# KETENTUAN TUGAS:
Tuliskan kembali semua baris teks dalam materi di bawah ini tanpa mengubah satu kata pun. Gambarnya tidak perlu disertakan dalam jawaban.

Catatan dari sebuah kumpulan data
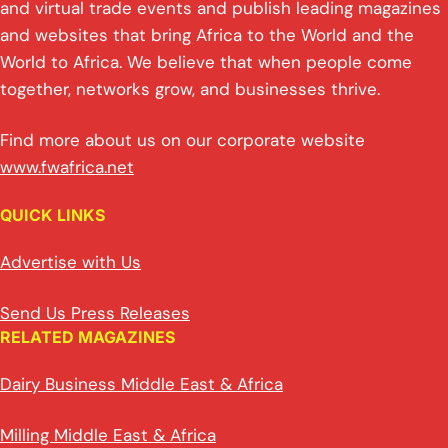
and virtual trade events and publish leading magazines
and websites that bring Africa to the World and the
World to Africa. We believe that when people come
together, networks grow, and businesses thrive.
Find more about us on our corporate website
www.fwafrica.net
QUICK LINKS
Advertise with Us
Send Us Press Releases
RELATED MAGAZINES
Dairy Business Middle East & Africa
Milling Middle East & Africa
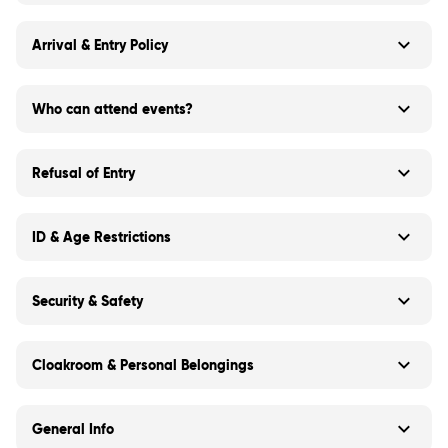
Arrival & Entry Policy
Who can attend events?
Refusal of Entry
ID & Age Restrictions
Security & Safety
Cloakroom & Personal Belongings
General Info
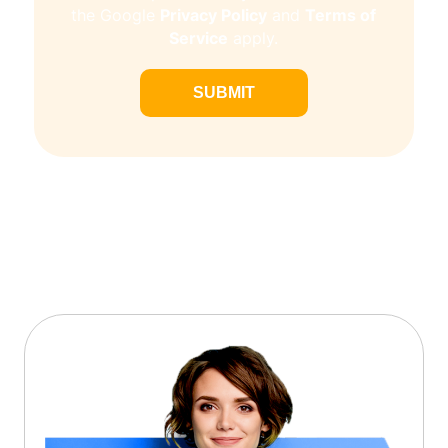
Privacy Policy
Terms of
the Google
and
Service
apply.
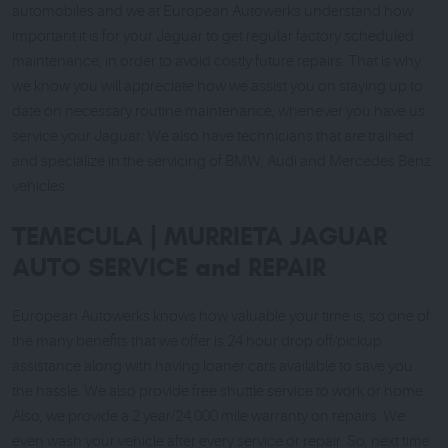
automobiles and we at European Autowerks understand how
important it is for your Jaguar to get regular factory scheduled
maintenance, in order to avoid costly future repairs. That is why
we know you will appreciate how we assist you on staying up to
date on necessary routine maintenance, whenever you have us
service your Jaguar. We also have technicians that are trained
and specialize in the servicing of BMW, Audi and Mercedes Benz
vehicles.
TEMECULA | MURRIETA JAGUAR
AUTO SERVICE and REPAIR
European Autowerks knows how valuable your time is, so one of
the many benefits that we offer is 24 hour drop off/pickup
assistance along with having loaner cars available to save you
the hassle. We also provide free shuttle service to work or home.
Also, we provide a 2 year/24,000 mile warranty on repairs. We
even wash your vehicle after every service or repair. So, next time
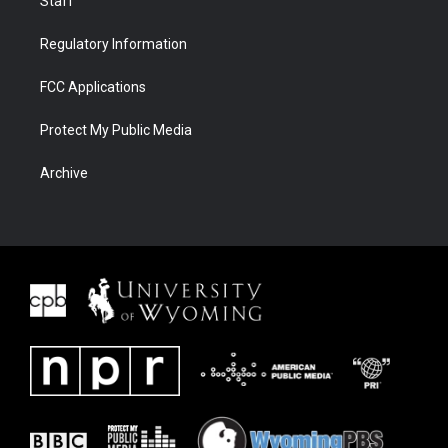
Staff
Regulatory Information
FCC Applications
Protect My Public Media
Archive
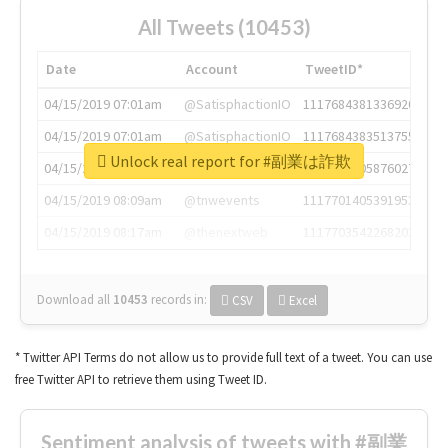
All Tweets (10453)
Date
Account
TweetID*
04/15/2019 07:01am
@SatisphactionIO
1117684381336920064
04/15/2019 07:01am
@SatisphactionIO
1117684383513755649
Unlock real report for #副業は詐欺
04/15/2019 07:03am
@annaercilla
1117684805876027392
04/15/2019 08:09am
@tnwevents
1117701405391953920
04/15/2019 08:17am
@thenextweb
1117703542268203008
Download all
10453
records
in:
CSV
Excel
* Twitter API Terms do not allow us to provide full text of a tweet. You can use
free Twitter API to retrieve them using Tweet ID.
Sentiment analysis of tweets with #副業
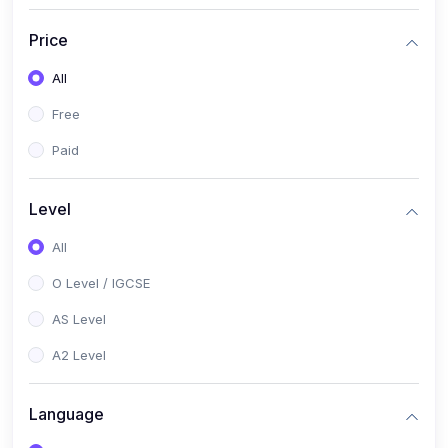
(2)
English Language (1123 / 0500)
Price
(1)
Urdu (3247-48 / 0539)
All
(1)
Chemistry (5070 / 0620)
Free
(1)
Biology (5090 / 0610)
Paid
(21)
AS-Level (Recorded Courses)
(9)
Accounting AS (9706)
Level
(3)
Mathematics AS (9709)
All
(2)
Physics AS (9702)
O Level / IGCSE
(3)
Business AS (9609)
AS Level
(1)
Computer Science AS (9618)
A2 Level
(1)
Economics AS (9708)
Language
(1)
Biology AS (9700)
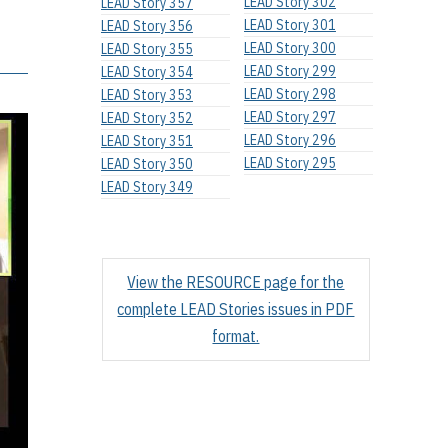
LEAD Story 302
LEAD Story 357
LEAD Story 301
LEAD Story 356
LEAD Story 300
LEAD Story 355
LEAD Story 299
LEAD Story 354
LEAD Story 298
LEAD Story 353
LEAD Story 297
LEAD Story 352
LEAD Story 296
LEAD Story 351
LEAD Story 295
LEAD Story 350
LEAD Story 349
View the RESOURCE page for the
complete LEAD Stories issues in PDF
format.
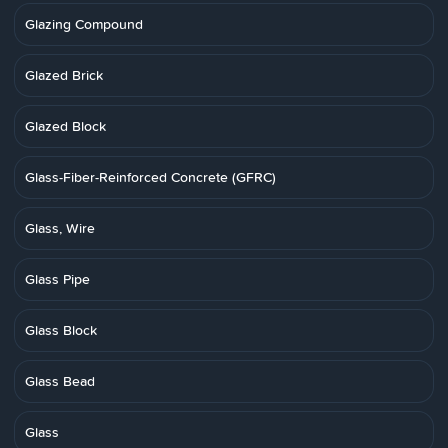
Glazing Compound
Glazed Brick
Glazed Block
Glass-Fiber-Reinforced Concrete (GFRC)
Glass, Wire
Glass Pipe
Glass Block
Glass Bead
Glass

# JAWABAN:
and virtual trade events and publish leading magazines
and websites that bring Africa to the World and the
World to Africa. We believe that when people come
together, networks grow, and businesses thrive.
Find more about us on our corporate website
www.fwafrica.net
QUICK LINKS
Advertise with Us
Send Us Press Releases
RELATED MAGAZINES
Dairy Business Middle East & Africa
Milling Middle East & Africa
Arrival & Entry Policy
Who can attend events?
Refusal of Entry
ID & Age Restrictions
Security & Safety
Cloakroom & Personal Belongings
General Info
Privacy Policy
Terms of
the Google
and
Service
apply.
automobiles and we at European Autowerks understand how
important it is for your Jaguar to get regular factory scheduled
maintenance, in order to avoid costly future repairs. That is why
we know you will appreciate how we assist you on staying up to
date on necessary routine maintenance, whenever you have us
service your Jaguar. We also have technicians that are trained
and specialize in the servicing of BMW, Audi and Mercedes Benz
vehicles.
TEMECULA | MURRIETA JAGUAR
AUTO SERVICE and REPAIR
European Autowerks knows how valuable your time is, so one of
the many benefits that we offer is 24 hour drop off/pickup
assistance along with having loaner cars available to save you
the hassle. We also provide free shuttle service to work or home.
Also, we provide a 2 year/24,000 mile warranty on repairs. We
even wash your vehicle after every service or repair. So, next time
Staff
Regulatory Information
FCC Applications
Protect My Public Media
Archive
All Tweets (10453)
Date
Account
TweetID*
04/15/2019 07:01am
@SatisphactionIO
1117684381336920064
04/15/2019 07:01am
@SatisphactionIO
1117684383513755649
Unlock real report for #副業は詐欺
04/15/2019 07:03am
@annaercilla
1117684805876027392
04/15/2019 08:09am
@tnwevents
1117701405391953920
04/15/2019 08:17am
@thenextweb
1117703542268203008
Download all
10453
records
in:
CSV
Excel
* Twitter API Terms do not allow us to provide full text of a tweet. You can use
free Twitter API to retrieve them using Tweet ID.
Sentiment analysis of tweets with #副業
(2)
English Language (1123 / 0500)
Price
(1)
Urdu (3247-48 / 0539)
All
(1)
Chemistry (5070 / 0620)
Free
(1)
Biology (5090 / 0610)
Paid
(21)
AS-Level (Recorded Courses)
(9)
Accounting AS (9706)
Level
(3)
Mathematics AS (9709)
All
(2)
Physics AS (9702)
O Level / IGCSE
(3)
Business AS (9609)
AS Level
(1)
Computer Science AS (9618)
A2 Level
(1)
Economics AS (9708)
Language
(1)
Biology AS (9700)
LEAD Story 302
LEAD Story 357
LEAD Story 301
LEAD Story 356
LEAD Story 300
LEAD Story 355
LEAD Story 299
LEAD Story 354
LEAD Story 298
LEAD Story 353
LEAD Story 297
LEAD Story 352
LEAD Story 296
LEAD Story 351
LEAD Story 295
LEAD Story 350
LEAD Story 349
View the RESOURCE page for the
complete LEAD Stories issues in PDF
format.
Glazing Compound
Glazed Brick
Glazed Block
Glass-Fiber-Reinforced Concrete (GFRC)
Glass, Wire
Glass Pipe
Glass Block
Glass Bead
Glass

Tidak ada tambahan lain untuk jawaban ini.